WHAT YOU HAVE TO DO: What is the number of lines below that contain the string "images"? Give it and nothing else.

Saved entries
★ ★ ★

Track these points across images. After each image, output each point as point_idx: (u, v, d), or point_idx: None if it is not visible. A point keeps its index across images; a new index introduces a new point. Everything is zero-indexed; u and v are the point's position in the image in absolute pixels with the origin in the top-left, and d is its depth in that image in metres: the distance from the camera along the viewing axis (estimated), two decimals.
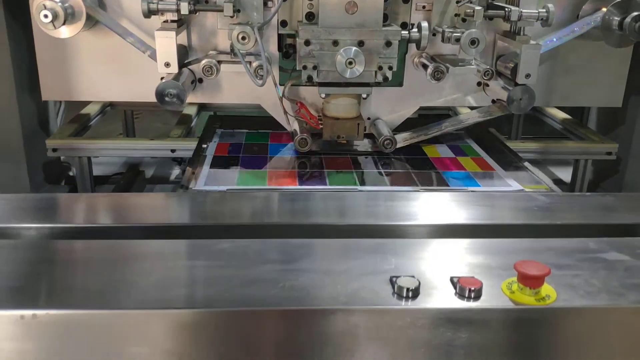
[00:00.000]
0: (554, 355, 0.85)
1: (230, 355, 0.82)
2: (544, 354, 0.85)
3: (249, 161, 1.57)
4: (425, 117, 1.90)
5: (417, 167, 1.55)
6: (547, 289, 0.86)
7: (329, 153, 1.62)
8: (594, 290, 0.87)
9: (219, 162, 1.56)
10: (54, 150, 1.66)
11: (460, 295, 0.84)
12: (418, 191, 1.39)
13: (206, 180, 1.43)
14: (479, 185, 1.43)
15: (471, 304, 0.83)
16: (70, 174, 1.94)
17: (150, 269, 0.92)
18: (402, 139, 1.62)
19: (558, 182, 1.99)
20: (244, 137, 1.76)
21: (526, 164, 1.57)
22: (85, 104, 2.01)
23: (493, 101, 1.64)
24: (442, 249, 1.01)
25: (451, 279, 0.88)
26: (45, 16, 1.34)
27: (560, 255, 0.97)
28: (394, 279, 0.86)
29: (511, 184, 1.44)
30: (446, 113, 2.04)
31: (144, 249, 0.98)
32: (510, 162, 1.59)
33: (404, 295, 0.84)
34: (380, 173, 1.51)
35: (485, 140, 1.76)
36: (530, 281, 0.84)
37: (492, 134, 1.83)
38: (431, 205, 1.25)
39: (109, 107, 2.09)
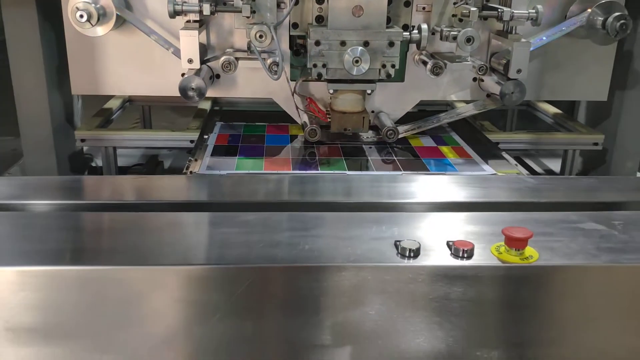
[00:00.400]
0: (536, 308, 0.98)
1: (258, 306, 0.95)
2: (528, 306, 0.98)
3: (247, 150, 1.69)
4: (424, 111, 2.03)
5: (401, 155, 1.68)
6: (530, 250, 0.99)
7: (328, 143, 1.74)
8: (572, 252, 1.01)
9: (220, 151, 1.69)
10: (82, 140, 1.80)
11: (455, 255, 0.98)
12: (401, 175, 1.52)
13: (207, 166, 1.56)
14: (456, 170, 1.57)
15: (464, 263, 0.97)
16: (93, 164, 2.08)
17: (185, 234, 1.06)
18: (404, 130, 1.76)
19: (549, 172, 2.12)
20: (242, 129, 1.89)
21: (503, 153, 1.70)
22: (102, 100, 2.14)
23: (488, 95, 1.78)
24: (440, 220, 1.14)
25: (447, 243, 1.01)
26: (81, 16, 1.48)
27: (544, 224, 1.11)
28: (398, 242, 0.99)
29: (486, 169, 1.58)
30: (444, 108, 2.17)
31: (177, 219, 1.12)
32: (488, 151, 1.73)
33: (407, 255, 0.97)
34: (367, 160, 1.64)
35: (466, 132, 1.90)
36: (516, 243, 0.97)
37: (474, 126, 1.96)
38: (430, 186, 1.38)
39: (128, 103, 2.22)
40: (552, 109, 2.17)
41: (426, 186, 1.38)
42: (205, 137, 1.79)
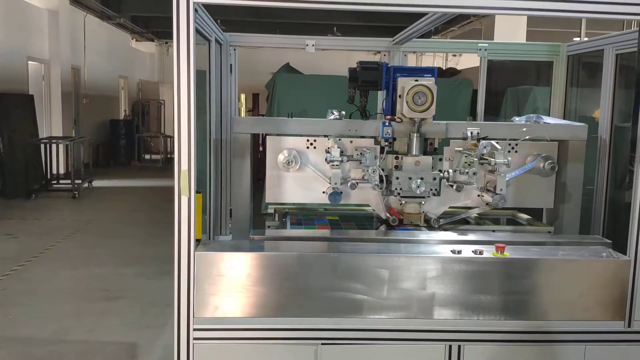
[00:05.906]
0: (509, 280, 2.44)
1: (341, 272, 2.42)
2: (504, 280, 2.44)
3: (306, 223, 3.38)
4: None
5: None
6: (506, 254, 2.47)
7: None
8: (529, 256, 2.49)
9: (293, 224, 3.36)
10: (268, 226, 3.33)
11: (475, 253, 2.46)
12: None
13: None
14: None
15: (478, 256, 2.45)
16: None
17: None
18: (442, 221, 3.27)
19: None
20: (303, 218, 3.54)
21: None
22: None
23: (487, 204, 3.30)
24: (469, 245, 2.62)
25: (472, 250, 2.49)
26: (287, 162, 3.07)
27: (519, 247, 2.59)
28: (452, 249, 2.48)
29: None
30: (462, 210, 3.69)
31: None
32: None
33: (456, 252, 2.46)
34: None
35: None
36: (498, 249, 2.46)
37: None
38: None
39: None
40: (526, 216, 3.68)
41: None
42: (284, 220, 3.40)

★ ★ ★

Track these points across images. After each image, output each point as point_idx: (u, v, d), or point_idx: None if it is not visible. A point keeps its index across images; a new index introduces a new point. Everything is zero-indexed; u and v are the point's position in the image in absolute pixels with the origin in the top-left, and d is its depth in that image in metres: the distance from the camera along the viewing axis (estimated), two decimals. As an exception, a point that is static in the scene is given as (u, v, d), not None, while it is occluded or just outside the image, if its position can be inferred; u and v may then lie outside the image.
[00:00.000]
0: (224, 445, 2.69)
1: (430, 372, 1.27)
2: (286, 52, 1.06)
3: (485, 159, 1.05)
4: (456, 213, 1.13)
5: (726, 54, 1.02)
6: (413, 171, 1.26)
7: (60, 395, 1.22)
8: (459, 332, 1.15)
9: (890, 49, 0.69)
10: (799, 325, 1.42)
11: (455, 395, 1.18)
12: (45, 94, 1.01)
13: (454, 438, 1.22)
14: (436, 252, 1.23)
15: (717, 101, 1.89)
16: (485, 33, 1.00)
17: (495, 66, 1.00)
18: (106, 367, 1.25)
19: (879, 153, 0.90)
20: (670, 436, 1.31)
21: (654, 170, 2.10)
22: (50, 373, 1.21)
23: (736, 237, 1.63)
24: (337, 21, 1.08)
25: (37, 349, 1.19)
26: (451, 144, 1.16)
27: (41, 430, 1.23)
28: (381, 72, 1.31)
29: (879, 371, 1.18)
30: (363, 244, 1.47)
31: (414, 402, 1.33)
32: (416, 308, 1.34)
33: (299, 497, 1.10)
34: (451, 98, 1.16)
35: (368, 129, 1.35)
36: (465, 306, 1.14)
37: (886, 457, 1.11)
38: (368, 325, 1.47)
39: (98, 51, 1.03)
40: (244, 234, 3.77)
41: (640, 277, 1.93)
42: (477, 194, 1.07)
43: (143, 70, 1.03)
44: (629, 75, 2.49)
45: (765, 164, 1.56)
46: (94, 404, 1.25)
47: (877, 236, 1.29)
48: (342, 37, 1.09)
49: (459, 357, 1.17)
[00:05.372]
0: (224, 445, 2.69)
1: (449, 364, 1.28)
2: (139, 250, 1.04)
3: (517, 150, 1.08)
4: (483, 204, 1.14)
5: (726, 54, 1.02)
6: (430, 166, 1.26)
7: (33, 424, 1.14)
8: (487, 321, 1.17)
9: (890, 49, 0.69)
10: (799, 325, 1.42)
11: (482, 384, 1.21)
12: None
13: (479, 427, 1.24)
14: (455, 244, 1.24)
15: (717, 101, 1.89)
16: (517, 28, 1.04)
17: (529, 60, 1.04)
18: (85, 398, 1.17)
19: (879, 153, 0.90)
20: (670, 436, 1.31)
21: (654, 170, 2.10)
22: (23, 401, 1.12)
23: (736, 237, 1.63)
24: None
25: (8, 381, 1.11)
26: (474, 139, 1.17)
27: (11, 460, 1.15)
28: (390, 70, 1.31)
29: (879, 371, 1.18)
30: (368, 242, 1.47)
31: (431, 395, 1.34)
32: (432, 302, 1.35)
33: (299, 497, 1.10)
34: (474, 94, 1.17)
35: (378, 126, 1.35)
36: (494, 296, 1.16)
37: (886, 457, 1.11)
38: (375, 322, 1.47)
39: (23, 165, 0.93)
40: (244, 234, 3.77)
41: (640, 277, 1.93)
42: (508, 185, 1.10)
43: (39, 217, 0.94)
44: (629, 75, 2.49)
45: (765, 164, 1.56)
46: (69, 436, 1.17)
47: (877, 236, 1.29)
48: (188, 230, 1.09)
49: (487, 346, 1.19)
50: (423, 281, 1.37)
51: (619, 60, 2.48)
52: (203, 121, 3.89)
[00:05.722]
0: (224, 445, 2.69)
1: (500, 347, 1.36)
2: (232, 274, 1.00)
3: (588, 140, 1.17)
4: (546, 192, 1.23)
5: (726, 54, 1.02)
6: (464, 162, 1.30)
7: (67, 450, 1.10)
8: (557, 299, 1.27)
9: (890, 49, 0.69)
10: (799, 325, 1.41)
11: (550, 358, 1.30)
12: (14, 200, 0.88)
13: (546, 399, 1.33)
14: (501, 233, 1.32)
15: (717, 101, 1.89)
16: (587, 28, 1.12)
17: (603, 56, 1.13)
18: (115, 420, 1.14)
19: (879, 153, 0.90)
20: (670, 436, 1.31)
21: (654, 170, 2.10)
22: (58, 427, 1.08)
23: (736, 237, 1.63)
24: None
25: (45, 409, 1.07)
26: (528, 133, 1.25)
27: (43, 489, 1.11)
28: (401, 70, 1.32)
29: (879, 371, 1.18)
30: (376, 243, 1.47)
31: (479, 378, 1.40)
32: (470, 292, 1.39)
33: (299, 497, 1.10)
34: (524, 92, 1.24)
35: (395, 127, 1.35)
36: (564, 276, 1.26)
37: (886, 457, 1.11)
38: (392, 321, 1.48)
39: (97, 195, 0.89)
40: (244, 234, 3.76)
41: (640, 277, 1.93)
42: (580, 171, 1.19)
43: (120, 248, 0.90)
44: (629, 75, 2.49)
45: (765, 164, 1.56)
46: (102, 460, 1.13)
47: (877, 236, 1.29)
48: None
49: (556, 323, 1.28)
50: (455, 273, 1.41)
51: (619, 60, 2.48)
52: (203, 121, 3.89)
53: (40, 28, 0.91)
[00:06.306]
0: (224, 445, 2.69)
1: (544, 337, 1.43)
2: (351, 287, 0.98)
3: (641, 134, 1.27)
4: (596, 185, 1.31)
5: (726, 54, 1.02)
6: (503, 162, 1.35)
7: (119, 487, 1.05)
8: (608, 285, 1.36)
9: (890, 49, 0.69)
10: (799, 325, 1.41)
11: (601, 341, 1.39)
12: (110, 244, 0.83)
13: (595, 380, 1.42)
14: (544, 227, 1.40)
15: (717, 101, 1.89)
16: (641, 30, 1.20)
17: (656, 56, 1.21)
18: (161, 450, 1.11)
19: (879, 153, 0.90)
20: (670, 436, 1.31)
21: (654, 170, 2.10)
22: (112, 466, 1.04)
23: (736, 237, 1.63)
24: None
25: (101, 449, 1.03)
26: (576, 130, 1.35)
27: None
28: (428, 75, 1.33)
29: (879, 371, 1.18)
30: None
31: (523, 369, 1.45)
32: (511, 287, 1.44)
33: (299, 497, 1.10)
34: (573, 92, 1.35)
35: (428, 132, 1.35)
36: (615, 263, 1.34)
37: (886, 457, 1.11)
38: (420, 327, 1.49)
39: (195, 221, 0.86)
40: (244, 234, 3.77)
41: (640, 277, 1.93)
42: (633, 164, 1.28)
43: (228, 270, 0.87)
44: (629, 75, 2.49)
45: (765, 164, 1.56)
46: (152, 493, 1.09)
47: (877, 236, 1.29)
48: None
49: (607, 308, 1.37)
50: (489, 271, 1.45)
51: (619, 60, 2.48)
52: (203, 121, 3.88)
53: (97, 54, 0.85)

★ ★ ★

ANSWER SECTION: 2